Aim of the task> Find each line below where the word "условия" occurs, and copy it.

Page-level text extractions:
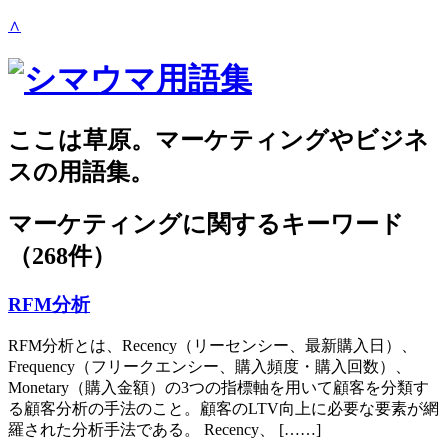
∧
ここは草原。マーケティングやビジネ
スの用語集。
マーケティング
に関するキーワード
（268件）
RFM分析
RFM分析とは、Recency（リーセンシー、最新購入日）、
Frequency（フリークエンシー、購入頻度・購入回数）、
Monetary（購入金額）の3つの指標軸を用いて顧客を分類す
る顧客分析の手法のこと。顧客のLTV向上に必要な要素が網
羅された分析手法である。 Recency、 [……]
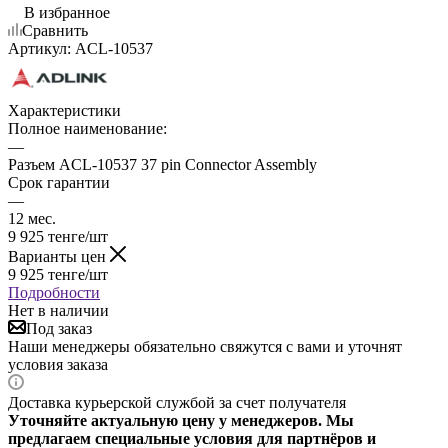
В избранное
Сравнить
Артикул:
ACL-10537
Характеристики
Полное наименование:
—
Разъем ACL-10537 37 pin Connector Assembly
Срок гарантии
—
12 мес.
9 925
тенге
/шт
Варианты цен
9 925
тенге
/шт
Подробности
Нет в наличии
Под заказ
Наши менеджеры обязательно свяжутся с вами и уточнят
условия заказа
Доставка курьерской службой за счет получателя
Уточняйте актуальную цену у менеджеров. Мы
предлагаем специальные условия для партнёров и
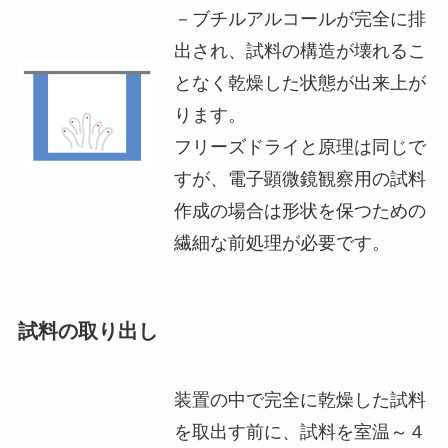
－ブチルアルコールが完全に排
出され、試料の構造が壊れるこ
となく乾燥した状態が出来上が
ります。
フリーズドライと原理は同じで
すが、電子顕微鏡観察用の試料
作成の場合は形状を保つための
繊細な前処理が必要です。
試料の取り出し
装置の中で完全に乾燥した試料
を取出す前に、試料を室温～４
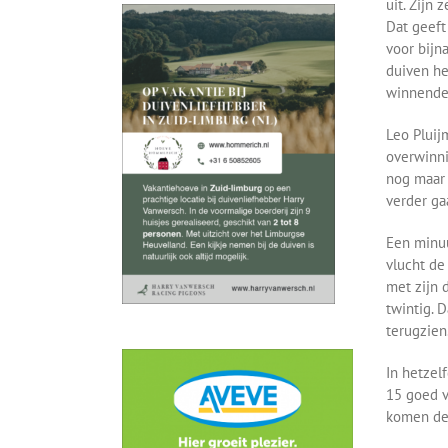
uit. Zijn
Dat geeft
voor bijn
duiven h
winnende 
Leo Pluij
overwinni
nog maar 
verder ga
Een minuu
vlucht de 
met zijn d
twintig. 
terugzien
In hetzel
15 goed v
komen dez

The completed task>
условия заказа
предлагаем специальные условия для партнёров и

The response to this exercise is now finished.